WHAT YOU NEED TO DO =
- 1) Return the case law summary's text from "Excessive service charges" to "1934 21 TC 74.", copied word for word.
- 2) For each statement below, say yes or no according to the case law summary and quote the words that decide it. (a) The making of investments was held to require the turning over of investments. (b) In Southern v Aldwych Property Trust Ltd, a property owning company's expenses in advertising for tenants were held to be an expense of management. (c) In Howth Estate Co v Davis, the company formed to acquire, develop and manage a large estate was held to be an investment company.
- 3) Give every year that appears in the case law summary.

PASSAGE TO READ =
Case Law

This page shows a summary of relevant case law. To view the section of legislation to which the case law applies, click the link below:

Case Law

Excessive service charges were held not to be allowable as managements expenses in Fragmap Developments v Cooper 44 TC 366.

“The making of investments” did not require the “turning over” of investments. CIR v Tyre Investment Trust Ltd 1924 12 TC 646.

A company formed to acquire, develop and manage a large estate was not an “investment company” in Howth Estate Co v Davis 1934 21 TC 74.

Expenses of a property owning company in advertising for tenants were held to be an expense of management in Southern v Aldwych Property Trust Ltd 1940 23 TC 707.

In Casey v Monteagle estate Co v Davis 1962 3 ITC 313 a company formed to acquire an estate in land was also held not to be an “investment company”.

DATASET RECORDS =

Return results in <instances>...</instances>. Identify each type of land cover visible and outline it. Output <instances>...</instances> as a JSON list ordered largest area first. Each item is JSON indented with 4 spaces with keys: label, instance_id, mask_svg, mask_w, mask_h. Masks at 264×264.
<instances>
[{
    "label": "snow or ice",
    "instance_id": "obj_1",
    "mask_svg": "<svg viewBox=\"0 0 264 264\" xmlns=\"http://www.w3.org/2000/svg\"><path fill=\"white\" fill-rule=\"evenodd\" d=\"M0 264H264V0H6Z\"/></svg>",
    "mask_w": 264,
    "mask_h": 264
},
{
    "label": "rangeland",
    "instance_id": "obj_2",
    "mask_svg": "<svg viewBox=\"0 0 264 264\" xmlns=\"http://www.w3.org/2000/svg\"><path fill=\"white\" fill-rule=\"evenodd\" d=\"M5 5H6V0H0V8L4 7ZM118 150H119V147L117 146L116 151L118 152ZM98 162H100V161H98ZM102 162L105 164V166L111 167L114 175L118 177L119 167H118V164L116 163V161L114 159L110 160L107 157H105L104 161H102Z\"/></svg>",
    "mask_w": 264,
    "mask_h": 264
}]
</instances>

---

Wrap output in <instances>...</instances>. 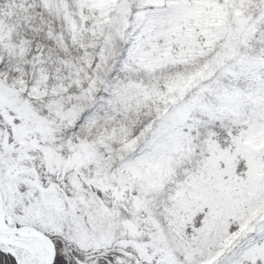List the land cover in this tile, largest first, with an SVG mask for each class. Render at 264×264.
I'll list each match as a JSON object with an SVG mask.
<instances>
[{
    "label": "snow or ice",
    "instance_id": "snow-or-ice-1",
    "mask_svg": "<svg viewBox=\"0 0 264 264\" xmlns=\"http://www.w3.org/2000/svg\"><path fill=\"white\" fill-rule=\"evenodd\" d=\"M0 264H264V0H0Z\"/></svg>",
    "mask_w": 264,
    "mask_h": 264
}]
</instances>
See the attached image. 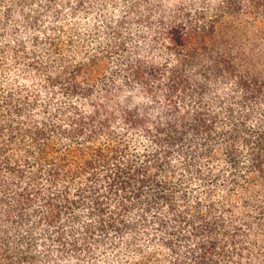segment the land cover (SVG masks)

EXERCISE RESPONSES =
- 1)
Excessive service charges were held not to be allowable as managements expenses in Fragmap Developments v Cooper 44 TC 366.

“The making of investments” did not require the “turning over” of investments. CIR v Tyre Investment Trust Ltd 1924 12 TC 646.

A company formed to acquire, develop and manage a large estate was not an “investment company” in Howth Estate Co v Davis 1934 21 TC 74.

- 2)
(a) No: "“The making of investments” did not require the “turning over” of investments."
(b) Yes: "Expenses of a property owning company in advertising for tenants were held to be an expense of management"
(c) No: "was not an “investment company”"

- 3)
1924
1934
1940
1962